*PASSAGE*
----------------
Chair, International Advisory Board, (Former) Under Secretary-General and High Representative for Disarmament Affair of the United Nations

Won-Soo Kim spent more than 40 years as a South Korean diplomat and international civil servant.  As a Korean diplomat, he served as the Secretary to the President of the Republic of Korea for international security as well as foreign affairs and trade. He then served as the head of policy planning and ambassador for regional cooperation at the Ministry of Foreign Affairs, where he successfully led the then Foreign Minister Ban Ki-moon’s campaign for the 8th United Nations Secretary-General. Following the election, he moved to the UN as the head of the SDG’s transition team and took up the senior positions of the UN. Over the next decade, he coordinated the UN system’s response to global challenges at the highest level in a variety of roles, including the Assistant Secretary-General and the Deputy Chef de Cabinet to the SG, Senior Coordinator for the UN System, and the Under Secretary-General and High Representative for Disarmament Affairs.
----------------
*DATA EXTRACT*
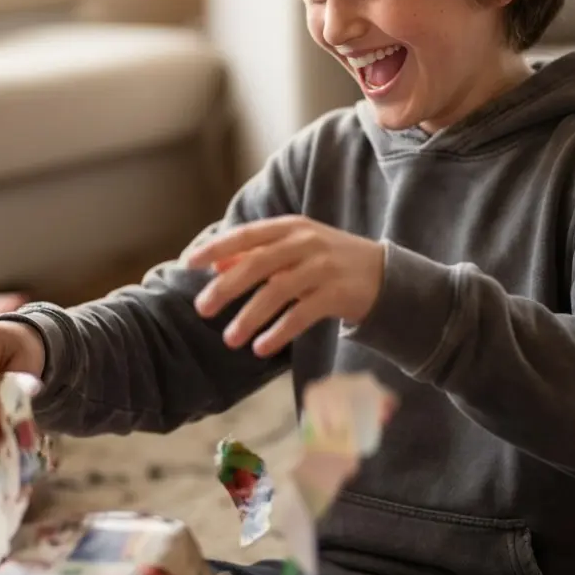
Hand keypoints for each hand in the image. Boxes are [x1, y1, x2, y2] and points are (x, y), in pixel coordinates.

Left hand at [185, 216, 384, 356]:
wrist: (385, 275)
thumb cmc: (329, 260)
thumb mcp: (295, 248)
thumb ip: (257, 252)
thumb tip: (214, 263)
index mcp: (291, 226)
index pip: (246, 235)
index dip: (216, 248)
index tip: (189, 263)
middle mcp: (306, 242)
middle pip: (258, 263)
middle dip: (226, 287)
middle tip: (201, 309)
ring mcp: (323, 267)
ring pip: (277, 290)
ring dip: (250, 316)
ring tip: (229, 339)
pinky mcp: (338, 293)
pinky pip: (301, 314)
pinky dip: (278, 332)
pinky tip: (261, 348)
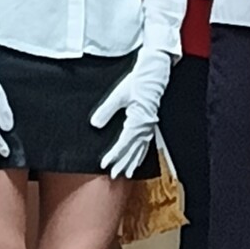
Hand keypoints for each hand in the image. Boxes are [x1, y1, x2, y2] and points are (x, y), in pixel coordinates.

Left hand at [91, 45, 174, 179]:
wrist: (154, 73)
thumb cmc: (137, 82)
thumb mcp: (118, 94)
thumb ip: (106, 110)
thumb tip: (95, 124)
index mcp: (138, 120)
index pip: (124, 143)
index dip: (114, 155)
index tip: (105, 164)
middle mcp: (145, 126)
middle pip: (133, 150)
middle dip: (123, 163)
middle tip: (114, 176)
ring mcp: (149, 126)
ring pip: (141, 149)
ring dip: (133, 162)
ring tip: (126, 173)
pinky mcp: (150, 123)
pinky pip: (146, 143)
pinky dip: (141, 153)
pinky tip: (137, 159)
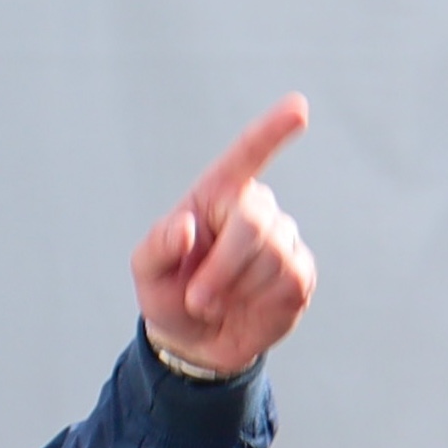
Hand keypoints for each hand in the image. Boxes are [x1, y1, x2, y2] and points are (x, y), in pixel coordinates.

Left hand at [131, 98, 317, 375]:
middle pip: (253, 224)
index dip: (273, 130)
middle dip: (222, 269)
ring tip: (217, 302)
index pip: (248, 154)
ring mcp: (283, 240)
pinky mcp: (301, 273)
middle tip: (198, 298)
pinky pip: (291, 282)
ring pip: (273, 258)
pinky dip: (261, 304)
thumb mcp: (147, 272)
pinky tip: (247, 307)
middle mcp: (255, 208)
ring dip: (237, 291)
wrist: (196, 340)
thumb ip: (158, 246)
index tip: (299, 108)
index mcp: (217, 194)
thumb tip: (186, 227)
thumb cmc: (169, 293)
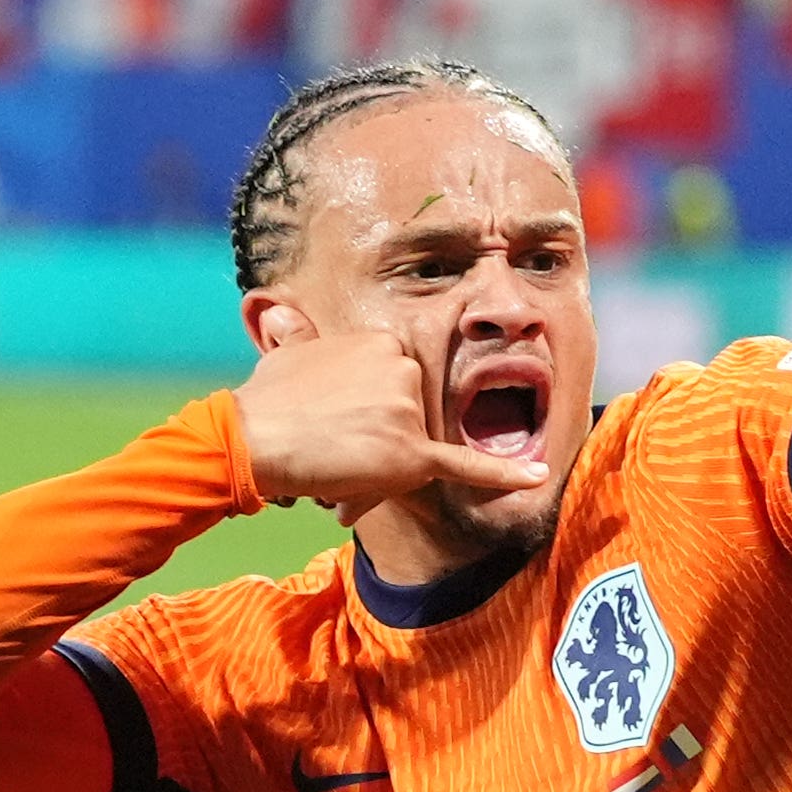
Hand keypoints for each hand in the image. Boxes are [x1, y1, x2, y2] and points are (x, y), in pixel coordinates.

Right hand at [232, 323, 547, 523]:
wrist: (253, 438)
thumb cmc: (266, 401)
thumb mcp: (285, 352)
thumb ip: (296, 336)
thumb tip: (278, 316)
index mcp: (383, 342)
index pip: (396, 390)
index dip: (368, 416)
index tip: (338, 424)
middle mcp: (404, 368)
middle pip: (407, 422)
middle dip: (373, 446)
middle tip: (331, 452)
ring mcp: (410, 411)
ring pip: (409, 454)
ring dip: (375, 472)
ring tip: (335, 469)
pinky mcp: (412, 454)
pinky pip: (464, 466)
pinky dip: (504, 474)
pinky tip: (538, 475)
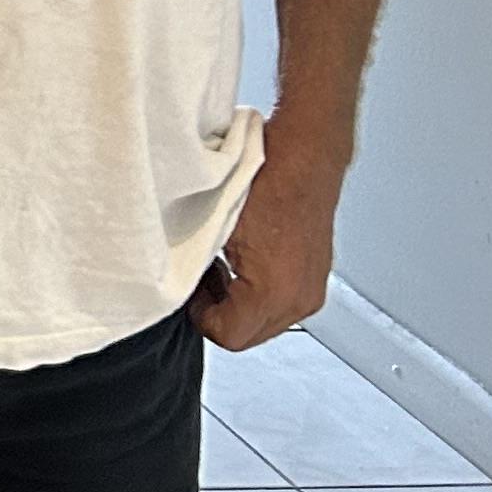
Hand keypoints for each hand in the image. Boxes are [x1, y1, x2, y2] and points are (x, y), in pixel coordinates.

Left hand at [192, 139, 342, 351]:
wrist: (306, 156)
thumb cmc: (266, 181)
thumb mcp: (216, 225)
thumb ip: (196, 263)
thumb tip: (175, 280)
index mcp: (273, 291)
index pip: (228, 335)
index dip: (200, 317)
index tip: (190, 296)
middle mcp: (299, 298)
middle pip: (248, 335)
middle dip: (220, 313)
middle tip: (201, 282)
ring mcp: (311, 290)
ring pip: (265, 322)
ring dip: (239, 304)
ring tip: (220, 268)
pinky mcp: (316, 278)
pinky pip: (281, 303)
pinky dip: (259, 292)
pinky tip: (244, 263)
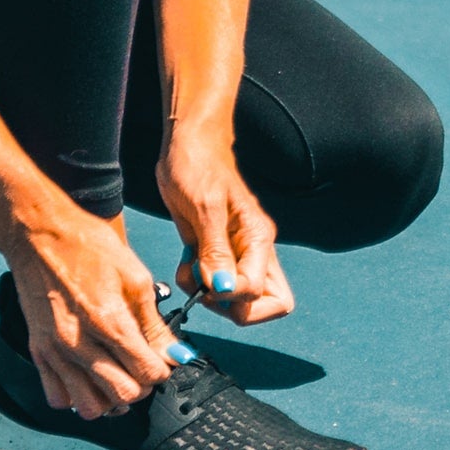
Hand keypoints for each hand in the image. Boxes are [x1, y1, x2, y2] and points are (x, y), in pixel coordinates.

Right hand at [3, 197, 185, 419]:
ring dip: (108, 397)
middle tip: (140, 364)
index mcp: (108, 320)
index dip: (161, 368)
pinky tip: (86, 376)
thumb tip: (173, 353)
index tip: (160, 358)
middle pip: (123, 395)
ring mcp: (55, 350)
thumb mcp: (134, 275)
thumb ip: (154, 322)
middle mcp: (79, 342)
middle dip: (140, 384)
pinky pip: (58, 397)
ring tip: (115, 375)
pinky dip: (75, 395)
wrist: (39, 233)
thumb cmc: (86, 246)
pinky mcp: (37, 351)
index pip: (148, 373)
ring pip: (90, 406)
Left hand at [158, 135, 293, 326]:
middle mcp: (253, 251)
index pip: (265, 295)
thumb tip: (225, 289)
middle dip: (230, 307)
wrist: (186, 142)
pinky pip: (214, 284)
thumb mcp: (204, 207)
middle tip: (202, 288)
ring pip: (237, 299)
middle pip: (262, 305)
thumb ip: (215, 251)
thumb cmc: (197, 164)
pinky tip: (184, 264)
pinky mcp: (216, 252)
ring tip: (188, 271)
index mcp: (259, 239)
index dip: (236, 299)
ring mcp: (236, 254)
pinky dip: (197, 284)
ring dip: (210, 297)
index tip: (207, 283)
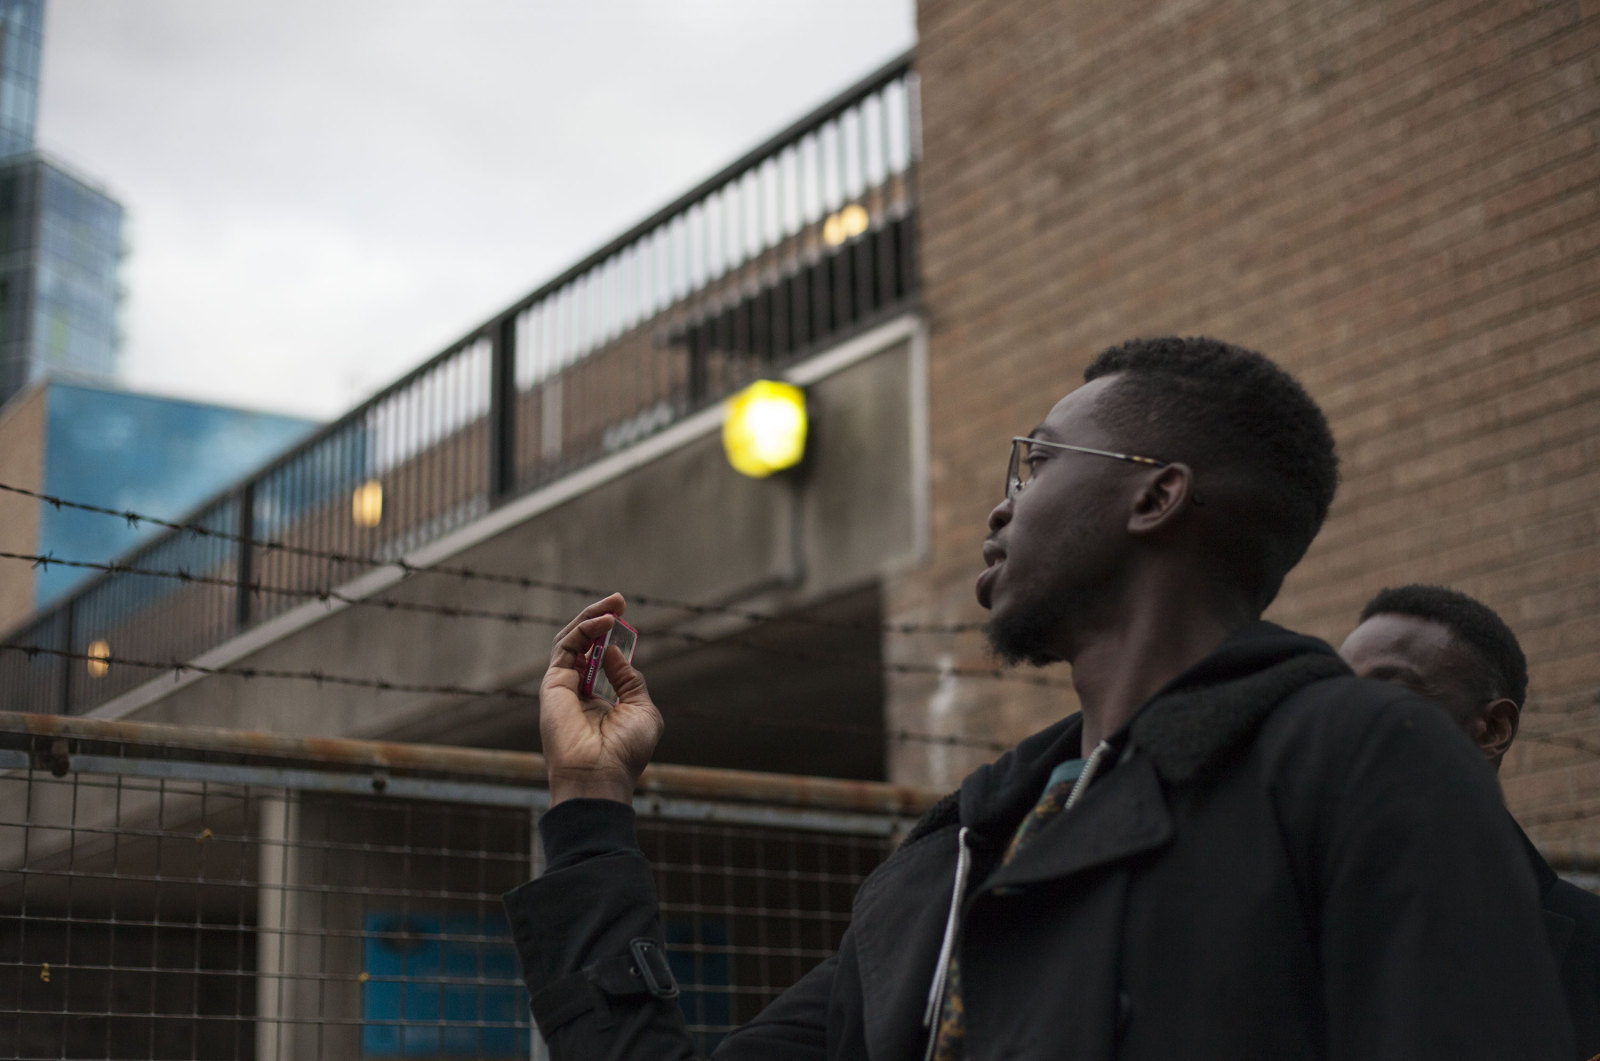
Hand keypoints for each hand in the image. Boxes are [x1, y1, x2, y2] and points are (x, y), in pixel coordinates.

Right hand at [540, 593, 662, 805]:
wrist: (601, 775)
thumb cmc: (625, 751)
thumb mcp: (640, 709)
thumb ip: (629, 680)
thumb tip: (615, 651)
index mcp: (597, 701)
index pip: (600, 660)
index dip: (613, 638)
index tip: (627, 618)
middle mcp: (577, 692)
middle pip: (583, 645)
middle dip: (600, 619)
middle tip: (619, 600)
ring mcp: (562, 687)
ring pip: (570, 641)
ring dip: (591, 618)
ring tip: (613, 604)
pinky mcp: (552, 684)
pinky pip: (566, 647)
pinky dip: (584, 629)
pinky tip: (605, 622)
----------------
*TASK REQUIREMENTS*
According to the profile, what positions did Won-Soo Kim hold as a South Korean diplomat before he moved to the UN? List them.

*RESULT OF THE EXERCISE*
- Secretary to the President of the Republic of Korea for international security as well as foreign affairs and trade
- Head of policy planning at the Ministry of Foreign Affairs
- Ambassador for regional cooperation at the Ministry of Foreign Affairs